DWD Synoptische Übersicht Kurzfrist

04-05-2023 08:01
SXEU31 DWAV 040800

S Y N O P T I S C H E Ü B E R S I C H T K U R Z F R I S T
ausgegeben am Donnerstag, den 04.05.2023 um 08 UTC


GWL und markante Wettererscheinungen:
Übergang von HNa zu HFz

Heute ruhiges Hochdruckwetter.
Am Freitag von Südwesten und Westen her Schauer und teils kräftige Gewitter,
Unwetter durch Starkregen nicht ausgeschlossen. Bis zum Abend eine Linie
Schleswig-Holstein-Bayern erreichend.
Am Samstag zwar etwas geringes Gewitterpotenzial, einzelne kräftige
Entwicklungen aber möglich.
An den Küsten am Freitag Böen Bft 7 bis 8, vereinzelt 9 aus Ost.

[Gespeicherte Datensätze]
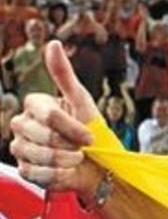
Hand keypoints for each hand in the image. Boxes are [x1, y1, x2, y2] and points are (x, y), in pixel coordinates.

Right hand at [8, 40, 102, 192]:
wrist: (96, 164)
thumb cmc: (90, 129)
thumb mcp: (82, 101)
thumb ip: (64, 75)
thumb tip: (53, 43)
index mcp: (34, 105)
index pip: (49, 115)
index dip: (73, 127)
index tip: (89, 135)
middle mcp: (21, 124)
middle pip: (44, 136)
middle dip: (71, 144)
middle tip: (82, 147)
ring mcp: (20, 147)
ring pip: (39, 156)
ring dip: (66, 161)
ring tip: (77, 159)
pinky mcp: (24, 169)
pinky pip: (37, 174)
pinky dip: (59, 175)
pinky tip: (67, 170)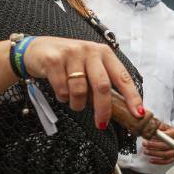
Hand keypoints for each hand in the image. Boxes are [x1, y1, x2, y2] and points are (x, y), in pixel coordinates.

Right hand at [22, 36, 144, 129]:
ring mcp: (72, 54)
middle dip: (103, 109)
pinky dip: (62, 98)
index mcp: (104, 53)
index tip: (137, 112)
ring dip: (77, 104)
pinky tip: (61, 93)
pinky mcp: (54, 60)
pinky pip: (62, 89)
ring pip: (80, 90)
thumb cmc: (68, 62)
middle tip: (101, 123)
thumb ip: (102, 82)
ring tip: (74, 102)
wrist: (37, 49)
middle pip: (102, 86)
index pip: (123, 77)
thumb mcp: (90, 66)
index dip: (132, 96)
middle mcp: (90, 51)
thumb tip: (118, 108)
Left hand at [143, 122, 173, 164]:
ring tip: (146, 151)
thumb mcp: (167, 127)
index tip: (150, 138)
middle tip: (145, 144)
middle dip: (153, 145)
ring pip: (165, 154)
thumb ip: (160, 127)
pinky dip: (158, 161)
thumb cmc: (172, 134)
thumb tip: (152, 126)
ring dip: (154, 153)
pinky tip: (151, 160)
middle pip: (165, 146)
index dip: (158, 138)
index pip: (167, 136)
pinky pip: (166, 161)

Arbeitsanweisungen.
1. Prüfen Sie, ob die folgenden Aussagen mit der Wetterübersicht übereinstimmen. Antworten Sie jeweils mit Ja oder Nein und zitieren Sie die entscheidenden Worte wörtlich: (a) Für heute wird ruhiges Hochdruckwetter erwartet. (b) An den Küsten kommen die Böen am Freitag aus West. (c) Am Samstag sind kräftige Gewitter ausgeschlossen.
2. Knüpfen Sie an den letzten Satz der Wetterübersicht an und führen Sie sie im gleichen knappen Stil um einige Zeilen fort.
Die Auflistung hat mit der Wetterübersicht nichts zu tun.

Erwartete Lösungen.
1.
(a) Ja: „Heute ruhiges Hochdruckwetter.“
(b) Nein: „An den Küsten am Freitag Böen Bft 7 bis 8, vereinzelt 9 aus Ost.“
(c) Nein: „einzelne kräftige Entwicklungen aber möglich.“

2.
Synoptische Entwicklung bis Samstag 24 UTC
--------------------------------------------------------------
Donnerstag... erreicht ein von Nordwestafrika ausgehender Höhenrücken mit seiner
Achse bis zum Abend Süddeutschland und nach Norden hin hängt er ein wenig zurück
und langt über dem Westen Deutschlands und der westlichen Nordsee an.
Warmluftadvektion sorgt im Bodendruckfeld für leichten Druckfall im Südwesten,
wobei sich von Frankreich her eine Tiefdruckrinne Deutschlands nähert. Schon im
Vorfeld gelangt mit Winddrehung auf Südost wärmere Luft zu uns (T850 bis 12 Grad
ganz im Südwesten). Die WLA sorgt für ausgedehnte Cirren, durch die die Sonne
aber durchscheint.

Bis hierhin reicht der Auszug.